Problem details
Retype the blog post on the origins of Christianity below, word for word.

Given passage
(begin)

Tuesday, August 30, 2011

ORIGINS OF CHRISTIANITY #1.. december 17,2010..note to Edward Fudge

 Edward, At first reading you sort of lose me here.(His essay is below.) It makes full sense to me that the  early Christians, along with all Jews, were  struck down and hopeless by the destroying of Jerusalem and then even more, for the Christian Jews, by Jesus' death. The one they had indeed come to love and find new meaning in their life through, but meaning that could only come, they believed, through his bodily presence with them. Instead he had been killed as a marked criminal by the Romans with Hebrew leadership colluding. Out of that hope destroying turn of events came the creative work of  'seeing' him and his most exceptional character and life in the pages(and stories) of their sacred book.


A Modern Resurrected Christ Image
At first it brought them to believe and expect him to come bodily back, he was surely not dead, he couldn't be. This is not unlike our own initial reactions to untimely loss of a loved one.(And it no doubt was a bodily resurrection that they first expected and longed for.)  But Jesus' life  quickly began to take on meaning not for just a family or one small group but for  a multi-group  of 'believers.' His life and even more his death sparked strong archetypes in the Collective Unconscious. He became, in a rather short space of time, more than mortal Jesus of Nazareth could ever be. He even became through such living archetypes stirred up, to be nothing less than God.  By the time of the first gospel, the interpretive mass  consciousness had found a way to turn hopeless, downtrodden, broken hearted people into survivors with a new hope, direction and purpose. This is the power of the Archetypes, however we think of them originating, at work . This is their function when there is not rational means of finding meaning and hope, to give meaning to the despairing meaninglessness that  occurs in humans when  the previous archetypes  are no longer alive and active.  This is the process of  religion making that still is possible and likely , although no doubt in some ways different , today. Humans have come to be  able to 'understand' at least generally how this kind of  eruption of the Collective Unconscious is able to produce individual  and community religious experience but we have not out grown it or our need for it. It still is  able to happen, even if  in a more conscious way.(It for sure still can and is happening in unconscious ways but that can lead to bad results as easily as to good ones in our age. For example the archetypes can become alive in political movements. When so politics will become unconsciously driven as strongly and emotionally as religious ones. Politics in fact  becomes religion as in the case of extreme political movements today. Nazism is an example of far more than the fringe of a culture being 'possessed' by a destructive collective archetype.)  The capacity of this process to positively lift the hearts of  despairing and hope shattered humanity today is as possible and as needed as ever before.

(end)

Collected data entries
(begin)

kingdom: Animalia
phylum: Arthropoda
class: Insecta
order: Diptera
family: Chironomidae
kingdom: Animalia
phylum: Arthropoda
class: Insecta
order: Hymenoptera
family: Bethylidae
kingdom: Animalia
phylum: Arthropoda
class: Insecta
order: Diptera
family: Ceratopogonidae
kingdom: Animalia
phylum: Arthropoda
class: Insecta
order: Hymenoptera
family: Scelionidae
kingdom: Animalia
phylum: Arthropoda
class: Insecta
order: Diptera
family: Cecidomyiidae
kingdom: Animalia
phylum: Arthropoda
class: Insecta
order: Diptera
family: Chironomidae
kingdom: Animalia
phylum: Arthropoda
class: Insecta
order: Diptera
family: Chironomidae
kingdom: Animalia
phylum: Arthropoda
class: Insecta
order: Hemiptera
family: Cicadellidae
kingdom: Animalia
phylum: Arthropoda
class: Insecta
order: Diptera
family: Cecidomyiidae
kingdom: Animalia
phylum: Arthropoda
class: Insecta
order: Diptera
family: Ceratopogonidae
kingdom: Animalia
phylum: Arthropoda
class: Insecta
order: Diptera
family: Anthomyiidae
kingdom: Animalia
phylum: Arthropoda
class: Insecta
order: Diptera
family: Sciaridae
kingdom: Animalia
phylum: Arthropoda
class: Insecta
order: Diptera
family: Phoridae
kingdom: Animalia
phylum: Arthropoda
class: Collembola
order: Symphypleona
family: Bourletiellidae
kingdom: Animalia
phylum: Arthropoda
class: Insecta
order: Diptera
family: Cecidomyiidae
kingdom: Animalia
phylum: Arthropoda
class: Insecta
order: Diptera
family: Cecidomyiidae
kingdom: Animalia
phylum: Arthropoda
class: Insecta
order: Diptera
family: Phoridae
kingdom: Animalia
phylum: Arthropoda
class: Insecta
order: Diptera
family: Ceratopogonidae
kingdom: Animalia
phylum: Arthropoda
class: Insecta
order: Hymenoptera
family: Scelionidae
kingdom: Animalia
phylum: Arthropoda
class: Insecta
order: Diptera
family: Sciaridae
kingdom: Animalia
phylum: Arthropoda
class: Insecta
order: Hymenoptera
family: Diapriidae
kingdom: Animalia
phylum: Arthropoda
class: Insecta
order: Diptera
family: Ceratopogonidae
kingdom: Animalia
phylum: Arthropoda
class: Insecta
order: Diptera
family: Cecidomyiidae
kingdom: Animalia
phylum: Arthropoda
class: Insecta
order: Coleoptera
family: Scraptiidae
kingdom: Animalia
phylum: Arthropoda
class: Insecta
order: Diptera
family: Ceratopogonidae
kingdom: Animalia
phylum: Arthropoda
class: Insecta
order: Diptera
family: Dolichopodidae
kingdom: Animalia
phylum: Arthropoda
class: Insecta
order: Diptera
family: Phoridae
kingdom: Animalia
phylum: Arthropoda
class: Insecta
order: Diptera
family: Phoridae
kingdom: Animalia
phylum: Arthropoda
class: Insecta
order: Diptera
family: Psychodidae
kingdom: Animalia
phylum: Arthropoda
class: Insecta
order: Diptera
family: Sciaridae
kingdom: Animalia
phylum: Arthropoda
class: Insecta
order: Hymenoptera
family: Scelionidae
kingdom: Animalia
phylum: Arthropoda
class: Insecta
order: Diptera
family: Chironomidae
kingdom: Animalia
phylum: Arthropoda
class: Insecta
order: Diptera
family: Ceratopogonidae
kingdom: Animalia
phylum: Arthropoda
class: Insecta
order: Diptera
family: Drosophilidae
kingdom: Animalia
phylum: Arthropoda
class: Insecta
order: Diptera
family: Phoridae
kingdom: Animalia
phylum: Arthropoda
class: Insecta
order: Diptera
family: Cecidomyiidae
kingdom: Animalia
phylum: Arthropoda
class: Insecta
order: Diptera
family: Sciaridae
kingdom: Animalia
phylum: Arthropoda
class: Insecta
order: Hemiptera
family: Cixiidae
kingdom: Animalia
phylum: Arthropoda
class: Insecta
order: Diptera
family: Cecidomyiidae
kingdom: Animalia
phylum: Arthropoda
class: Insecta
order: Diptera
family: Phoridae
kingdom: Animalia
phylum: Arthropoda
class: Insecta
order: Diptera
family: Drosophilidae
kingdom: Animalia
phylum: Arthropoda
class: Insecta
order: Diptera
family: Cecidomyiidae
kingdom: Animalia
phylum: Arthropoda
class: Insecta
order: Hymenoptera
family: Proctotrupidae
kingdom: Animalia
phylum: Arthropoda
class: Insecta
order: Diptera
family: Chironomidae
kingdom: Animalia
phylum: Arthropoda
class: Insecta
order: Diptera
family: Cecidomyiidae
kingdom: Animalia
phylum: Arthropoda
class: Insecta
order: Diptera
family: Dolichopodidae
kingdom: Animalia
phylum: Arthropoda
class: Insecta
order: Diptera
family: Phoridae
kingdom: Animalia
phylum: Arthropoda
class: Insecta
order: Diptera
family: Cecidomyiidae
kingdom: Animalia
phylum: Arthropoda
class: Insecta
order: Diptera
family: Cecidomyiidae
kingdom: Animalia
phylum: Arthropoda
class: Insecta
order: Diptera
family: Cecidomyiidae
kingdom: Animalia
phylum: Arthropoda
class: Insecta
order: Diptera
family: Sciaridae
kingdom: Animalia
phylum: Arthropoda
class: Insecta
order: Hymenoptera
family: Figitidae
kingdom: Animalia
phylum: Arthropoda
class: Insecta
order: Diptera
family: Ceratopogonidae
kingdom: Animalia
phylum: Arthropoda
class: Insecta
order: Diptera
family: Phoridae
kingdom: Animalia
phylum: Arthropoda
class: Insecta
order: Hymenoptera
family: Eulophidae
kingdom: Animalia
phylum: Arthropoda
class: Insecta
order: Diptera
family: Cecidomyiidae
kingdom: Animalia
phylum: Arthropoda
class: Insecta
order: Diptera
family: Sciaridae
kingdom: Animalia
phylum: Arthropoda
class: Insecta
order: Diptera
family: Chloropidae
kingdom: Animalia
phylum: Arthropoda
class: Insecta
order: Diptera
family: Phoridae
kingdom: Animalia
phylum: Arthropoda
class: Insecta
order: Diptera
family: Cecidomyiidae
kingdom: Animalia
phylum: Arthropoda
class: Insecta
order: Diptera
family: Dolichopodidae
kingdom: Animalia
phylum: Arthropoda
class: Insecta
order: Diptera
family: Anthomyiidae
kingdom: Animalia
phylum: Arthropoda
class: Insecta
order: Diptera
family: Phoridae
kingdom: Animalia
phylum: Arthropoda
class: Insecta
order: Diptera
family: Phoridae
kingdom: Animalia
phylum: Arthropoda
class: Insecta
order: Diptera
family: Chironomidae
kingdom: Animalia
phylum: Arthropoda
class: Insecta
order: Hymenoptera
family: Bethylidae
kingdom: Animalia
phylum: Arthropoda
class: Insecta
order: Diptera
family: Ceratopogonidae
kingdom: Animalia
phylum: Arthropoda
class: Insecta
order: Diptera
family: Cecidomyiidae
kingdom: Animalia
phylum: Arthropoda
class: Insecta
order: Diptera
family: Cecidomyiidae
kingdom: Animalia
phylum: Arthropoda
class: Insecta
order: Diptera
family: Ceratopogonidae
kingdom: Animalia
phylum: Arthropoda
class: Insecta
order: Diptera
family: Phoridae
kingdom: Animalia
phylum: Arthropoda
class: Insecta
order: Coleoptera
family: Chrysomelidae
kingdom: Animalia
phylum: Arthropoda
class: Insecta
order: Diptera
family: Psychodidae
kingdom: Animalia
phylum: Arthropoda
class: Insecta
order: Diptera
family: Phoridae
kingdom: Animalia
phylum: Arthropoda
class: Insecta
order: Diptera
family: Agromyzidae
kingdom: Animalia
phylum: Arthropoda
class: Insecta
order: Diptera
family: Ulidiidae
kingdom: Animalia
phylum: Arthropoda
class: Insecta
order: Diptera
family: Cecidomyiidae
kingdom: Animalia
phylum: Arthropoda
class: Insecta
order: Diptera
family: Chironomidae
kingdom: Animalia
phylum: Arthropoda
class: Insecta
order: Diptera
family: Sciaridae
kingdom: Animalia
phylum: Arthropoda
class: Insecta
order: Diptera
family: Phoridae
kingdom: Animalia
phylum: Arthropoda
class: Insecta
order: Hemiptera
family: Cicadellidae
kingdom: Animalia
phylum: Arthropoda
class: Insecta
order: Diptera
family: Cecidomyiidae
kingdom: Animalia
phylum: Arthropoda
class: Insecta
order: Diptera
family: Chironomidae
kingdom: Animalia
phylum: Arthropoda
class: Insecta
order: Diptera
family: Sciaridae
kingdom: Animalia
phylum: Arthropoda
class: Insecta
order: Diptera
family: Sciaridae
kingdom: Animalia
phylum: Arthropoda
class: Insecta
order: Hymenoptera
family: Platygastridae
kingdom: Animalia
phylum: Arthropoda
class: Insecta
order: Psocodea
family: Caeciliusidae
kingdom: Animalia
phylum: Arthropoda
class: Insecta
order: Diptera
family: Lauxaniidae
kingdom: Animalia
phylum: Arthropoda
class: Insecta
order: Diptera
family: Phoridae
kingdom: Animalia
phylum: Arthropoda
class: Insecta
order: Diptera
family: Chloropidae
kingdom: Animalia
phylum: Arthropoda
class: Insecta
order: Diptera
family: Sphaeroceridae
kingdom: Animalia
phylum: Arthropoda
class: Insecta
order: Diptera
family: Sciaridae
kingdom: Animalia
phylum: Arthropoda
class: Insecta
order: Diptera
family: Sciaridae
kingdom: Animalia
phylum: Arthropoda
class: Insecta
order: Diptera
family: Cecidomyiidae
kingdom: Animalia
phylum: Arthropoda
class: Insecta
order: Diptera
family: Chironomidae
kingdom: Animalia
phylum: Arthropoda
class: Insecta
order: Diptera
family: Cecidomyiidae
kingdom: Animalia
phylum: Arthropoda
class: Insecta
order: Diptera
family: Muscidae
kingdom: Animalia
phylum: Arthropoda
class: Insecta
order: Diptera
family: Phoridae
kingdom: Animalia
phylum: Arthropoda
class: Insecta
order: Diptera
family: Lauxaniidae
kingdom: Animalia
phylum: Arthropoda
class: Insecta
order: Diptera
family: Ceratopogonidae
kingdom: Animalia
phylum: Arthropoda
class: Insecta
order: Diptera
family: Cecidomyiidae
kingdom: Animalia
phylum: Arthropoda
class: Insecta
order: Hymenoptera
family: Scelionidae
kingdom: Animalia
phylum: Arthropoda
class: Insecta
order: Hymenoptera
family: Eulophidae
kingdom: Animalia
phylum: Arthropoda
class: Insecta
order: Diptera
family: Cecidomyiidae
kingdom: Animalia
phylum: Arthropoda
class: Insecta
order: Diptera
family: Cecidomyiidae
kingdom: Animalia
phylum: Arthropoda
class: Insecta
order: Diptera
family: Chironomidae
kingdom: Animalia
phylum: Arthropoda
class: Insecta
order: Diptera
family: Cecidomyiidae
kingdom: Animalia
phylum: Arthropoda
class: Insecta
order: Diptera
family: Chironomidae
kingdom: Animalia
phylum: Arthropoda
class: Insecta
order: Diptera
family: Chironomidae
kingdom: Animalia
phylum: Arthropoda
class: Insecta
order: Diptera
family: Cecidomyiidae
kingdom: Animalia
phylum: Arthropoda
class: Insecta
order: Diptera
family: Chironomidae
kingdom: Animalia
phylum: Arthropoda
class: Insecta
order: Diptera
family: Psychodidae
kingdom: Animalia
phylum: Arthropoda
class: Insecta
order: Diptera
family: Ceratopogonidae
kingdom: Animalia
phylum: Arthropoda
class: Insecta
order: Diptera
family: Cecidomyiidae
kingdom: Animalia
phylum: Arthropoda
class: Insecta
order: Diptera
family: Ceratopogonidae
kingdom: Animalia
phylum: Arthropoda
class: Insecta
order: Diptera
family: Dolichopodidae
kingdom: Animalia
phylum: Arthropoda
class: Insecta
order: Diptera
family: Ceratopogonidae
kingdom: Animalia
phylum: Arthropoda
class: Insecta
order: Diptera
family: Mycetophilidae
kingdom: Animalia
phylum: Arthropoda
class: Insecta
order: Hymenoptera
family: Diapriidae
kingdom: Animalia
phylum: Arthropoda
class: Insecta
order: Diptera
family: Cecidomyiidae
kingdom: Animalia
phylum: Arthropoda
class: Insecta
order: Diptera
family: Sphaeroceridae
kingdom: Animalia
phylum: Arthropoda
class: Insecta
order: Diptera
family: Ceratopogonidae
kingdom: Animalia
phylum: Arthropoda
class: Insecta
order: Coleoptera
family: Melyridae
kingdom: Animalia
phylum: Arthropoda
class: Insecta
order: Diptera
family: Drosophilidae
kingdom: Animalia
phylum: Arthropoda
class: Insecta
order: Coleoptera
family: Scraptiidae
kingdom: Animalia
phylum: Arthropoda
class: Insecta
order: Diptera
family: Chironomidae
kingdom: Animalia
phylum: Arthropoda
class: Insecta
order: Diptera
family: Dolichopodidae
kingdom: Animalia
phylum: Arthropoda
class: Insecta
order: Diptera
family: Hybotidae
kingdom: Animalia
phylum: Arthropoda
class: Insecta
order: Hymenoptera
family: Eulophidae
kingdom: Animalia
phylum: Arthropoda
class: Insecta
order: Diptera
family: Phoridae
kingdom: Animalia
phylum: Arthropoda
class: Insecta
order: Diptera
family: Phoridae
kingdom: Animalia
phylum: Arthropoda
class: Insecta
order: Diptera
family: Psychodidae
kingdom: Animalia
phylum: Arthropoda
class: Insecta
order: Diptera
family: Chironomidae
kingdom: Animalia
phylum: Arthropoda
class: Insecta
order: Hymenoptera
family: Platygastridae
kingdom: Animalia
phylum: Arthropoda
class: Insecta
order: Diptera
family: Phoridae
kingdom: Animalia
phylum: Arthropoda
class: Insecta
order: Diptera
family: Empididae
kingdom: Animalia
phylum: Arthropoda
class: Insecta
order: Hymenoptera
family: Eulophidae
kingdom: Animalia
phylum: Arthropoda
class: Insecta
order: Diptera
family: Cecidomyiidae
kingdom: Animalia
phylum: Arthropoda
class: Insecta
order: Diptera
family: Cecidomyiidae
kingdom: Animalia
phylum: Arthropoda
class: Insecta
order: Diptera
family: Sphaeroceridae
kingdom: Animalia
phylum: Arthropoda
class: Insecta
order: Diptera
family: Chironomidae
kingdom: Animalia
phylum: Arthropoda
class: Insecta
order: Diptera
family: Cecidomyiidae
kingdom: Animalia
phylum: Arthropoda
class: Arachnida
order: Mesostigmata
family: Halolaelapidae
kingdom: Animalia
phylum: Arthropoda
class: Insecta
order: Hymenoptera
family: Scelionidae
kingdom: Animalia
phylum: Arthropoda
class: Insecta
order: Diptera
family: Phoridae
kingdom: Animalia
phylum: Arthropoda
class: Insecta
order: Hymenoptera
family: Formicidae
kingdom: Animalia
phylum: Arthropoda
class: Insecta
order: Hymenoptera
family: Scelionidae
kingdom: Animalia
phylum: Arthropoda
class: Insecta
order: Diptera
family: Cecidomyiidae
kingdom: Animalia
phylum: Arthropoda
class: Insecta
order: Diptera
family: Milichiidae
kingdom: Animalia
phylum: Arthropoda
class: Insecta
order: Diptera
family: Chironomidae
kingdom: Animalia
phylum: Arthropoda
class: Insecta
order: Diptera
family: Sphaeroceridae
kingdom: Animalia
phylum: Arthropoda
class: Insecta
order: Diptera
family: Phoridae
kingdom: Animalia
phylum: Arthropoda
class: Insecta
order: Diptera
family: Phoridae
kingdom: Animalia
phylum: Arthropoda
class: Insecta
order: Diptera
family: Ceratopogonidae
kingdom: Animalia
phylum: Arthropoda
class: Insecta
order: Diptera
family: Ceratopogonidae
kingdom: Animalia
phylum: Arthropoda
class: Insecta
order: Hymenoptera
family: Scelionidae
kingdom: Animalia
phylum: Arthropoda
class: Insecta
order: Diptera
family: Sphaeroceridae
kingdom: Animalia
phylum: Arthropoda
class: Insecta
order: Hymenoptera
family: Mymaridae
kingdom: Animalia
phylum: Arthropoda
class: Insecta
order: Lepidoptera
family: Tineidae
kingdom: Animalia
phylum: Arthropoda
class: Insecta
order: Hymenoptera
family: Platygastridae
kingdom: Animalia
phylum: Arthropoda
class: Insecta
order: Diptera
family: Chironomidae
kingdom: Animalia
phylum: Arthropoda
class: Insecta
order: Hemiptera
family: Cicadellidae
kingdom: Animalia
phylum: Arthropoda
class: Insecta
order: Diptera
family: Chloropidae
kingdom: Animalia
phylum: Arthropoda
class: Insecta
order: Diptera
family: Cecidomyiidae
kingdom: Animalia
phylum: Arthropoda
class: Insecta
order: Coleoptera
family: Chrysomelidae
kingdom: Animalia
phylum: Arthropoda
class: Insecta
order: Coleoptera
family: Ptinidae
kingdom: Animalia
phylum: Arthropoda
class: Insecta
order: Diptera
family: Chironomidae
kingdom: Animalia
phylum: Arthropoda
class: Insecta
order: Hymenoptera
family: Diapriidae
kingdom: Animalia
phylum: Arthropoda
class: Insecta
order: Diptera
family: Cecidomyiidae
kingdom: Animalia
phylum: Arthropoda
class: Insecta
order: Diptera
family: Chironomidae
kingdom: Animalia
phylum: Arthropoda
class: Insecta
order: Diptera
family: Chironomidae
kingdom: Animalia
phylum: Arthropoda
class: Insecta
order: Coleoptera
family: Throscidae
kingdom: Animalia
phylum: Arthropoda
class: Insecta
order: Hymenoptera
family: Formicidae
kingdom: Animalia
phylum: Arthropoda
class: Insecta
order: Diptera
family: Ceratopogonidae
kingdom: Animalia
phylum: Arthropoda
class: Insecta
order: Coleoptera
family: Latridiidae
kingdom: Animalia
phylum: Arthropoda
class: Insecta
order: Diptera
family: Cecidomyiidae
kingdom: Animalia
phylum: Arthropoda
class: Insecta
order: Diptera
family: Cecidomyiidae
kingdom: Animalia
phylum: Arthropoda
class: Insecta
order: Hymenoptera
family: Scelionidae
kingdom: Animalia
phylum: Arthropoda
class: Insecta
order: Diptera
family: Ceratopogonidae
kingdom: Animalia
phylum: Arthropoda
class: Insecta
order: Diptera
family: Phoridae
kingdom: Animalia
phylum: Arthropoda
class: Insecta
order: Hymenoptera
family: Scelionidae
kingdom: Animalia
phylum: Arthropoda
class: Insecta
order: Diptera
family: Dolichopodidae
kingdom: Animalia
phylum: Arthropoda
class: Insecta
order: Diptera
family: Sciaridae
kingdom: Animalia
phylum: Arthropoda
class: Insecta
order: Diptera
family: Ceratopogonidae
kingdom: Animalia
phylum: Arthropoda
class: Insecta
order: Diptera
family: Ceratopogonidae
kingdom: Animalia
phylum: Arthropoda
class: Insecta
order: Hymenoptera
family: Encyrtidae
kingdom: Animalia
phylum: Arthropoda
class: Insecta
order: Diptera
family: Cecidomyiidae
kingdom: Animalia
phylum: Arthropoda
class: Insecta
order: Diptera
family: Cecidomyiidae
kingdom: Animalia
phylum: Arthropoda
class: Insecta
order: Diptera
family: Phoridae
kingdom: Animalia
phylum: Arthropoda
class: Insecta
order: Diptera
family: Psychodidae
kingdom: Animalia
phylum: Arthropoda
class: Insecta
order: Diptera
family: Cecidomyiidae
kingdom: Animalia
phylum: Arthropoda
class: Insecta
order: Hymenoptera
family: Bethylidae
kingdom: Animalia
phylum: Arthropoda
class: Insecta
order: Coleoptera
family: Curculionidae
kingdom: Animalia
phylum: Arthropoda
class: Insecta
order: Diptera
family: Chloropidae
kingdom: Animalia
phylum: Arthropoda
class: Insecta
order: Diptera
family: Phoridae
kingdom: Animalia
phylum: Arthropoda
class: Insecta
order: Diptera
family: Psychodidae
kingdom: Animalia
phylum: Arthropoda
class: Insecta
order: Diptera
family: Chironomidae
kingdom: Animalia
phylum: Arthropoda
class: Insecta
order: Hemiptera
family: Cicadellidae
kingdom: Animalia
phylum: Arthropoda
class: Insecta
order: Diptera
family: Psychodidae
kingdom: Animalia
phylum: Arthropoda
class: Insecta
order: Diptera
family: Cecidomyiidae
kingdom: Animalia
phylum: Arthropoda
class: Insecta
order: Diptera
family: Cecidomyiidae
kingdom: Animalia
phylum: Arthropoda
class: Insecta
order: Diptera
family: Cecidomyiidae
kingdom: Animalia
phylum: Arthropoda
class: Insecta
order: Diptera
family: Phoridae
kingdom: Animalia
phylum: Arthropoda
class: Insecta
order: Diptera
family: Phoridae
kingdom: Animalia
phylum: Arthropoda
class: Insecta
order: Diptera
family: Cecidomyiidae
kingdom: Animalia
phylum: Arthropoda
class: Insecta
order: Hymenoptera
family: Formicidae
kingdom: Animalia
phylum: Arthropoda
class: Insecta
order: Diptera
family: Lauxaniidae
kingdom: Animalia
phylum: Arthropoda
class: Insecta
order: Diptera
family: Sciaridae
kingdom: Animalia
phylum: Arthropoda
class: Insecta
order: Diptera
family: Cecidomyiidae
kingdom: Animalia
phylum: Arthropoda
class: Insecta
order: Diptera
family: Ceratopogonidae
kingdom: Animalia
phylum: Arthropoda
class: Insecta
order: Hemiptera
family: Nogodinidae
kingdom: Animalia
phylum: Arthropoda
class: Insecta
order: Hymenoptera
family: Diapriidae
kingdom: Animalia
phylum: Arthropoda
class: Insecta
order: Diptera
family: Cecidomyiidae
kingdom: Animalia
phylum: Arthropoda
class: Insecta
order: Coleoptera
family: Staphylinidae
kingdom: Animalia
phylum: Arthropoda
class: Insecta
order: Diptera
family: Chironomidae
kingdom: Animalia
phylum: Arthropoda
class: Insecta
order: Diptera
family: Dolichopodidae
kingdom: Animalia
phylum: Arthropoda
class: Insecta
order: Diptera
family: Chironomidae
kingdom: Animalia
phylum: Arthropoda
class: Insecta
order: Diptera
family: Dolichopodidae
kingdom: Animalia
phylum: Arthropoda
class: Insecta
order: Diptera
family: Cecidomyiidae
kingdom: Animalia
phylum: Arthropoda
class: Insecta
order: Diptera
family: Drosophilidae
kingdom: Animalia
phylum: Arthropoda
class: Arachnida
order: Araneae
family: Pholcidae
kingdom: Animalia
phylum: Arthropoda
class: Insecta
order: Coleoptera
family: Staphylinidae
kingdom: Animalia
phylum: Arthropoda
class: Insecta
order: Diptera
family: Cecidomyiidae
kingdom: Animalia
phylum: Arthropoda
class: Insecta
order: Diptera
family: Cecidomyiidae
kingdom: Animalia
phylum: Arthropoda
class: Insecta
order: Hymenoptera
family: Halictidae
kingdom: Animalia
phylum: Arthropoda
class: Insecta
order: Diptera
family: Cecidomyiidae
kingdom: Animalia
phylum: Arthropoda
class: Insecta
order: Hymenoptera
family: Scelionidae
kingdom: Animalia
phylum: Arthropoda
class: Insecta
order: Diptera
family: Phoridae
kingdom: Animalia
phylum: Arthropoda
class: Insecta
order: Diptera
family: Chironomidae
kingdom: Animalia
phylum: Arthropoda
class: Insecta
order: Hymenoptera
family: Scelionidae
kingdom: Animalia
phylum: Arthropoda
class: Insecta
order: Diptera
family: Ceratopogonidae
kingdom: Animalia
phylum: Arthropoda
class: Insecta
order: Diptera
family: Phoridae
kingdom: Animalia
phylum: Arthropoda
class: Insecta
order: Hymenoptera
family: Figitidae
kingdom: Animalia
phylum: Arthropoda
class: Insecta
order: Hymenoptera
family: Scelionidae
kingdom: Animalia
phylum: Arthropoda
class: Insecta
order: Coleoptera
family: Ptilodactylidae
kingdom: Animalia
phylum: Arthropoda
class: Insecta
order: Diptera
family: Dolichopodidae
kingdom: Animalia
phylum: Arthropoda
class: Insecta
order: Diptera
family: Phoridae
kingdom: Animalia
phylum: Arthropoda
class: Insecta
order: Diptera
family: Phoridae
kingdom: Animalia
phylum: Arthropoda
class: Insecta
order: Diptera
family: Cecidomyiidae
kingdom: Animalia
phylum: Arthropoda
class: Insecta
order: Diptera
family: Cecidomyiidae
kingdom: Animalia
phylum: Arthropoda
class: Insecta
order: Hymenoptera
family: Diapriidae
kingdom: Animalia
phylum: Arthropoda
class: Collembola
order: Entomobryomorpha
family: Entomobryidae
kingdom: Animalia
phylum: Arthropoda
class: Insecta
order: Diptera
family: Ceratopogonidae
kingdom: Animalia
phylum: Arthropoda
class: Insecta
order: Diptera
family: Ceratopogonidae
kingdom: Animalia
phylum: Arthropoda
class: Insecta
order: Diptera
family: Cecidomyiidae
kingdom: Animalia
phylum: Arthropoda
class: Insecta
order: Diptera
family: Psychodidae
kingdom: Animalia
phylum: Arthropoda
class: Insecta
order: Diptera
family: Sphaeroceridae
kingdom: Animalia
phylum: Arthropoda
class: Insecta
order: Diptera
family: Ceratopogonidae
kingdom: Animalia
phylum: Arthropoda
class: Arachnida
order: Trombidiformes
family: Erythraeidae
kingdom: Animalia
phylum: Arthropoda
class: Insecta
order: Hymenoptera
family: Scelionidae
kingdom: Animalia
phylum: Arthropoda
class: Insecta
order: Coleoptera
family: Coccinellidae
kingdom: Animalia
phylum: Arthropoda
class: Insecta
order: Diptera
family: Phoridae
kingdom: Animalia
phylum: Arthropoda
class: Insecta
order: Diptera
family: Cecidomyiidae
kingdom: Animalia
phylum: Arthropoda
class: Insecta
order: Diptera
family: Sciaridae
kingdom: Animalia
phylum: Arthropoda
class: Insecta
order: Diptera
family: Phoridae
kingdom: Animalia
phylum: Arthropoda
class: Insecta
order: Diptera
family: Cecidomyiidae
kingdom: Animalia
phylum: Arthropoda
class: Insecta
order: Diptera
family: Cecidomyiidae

(end)

Task result
Tuesday, August 30, 2011

ORIGINS OF CHRISTIANITY #1.. december 17,2010..note to Edward Fudge

 Edward, At first reading you sort of lose me here.(His essay is below.) It makes full sense to me that the  early Christians, along with all Jews, were  struck down and hopeless by the destroying of Jerusalem and then even more, for the Christian Jews, by Jesus' death. The one they had indeed come to love and find new meaning in their life through, but meaning that could only come, they believed, through his bodily presence with them. Instead he had been killed as a marked criminal by the Romans with Hebrew leadership colluding. Out of that hope destroying turn of events came the creative work of  'seeing' him and his most exceptional character and life in the pages(and stories) of their sacred book.


A Modern Resurrected Christ Image
At first it brought them to believe and expect him to come bodily back, he was surely not dead, he couldn't be. This is not unlike our own initial reactions to untimely loss of a loved one.(And it no doubt was a bodily resurrection that they first expected and longed for.)  But Jesus' life  quickly began to take on meaning not for just a family or one small group but for  a multi-group  of 'believers.' His life and even more his death sparked strong archetypes in the Collective Unconscious. He became, in a rather short space of time, more than mortal Jesus of Nazareth could ever be. He even became through such living archetypes stirred up, to be nothing less than God.  By the time of the first gospel, the interpretive mass  consciousness had found a way to turn hopeless, downtrodden, broken hearted people into survivors with a new hope, direction and purpose. This is the power of the Archetypes, however we think of them originating, at work . This is their function when there is not rational means of finding meaning and hope, to give meaning to the despairing meaninglessness that  occurs in humans when  the previous archetypes  are no longer alive and active.  This is the process of  religion making that still is possible and likely , although no doubt in some ways different , today. Humans have come to be  able to 'understand' at least generally how this kind of  eruption of the Collective Unconscious is able to produce individual  and community religious experience but we have not out grown it or our need for it. It still is  able to happen, even if  in a more conscious way.(It for sure still can and is happening in unconscious ways but that can lead to bad results as easily as to good ones in our age. For example the archetypes can become alive in political movements. When so politics will become unconsciously driven as strongly and emotionally as religious ones. Politics in fact  becomes religion as in the case of extreme political movements today. Nazism is an example of far more than the fringe of a culture being 'possessed' by a destructive collective archetype.)  The capacity of this process to positively lift the hearts of  despairing and hope shattered humanity today is as possible and as needed as ever before.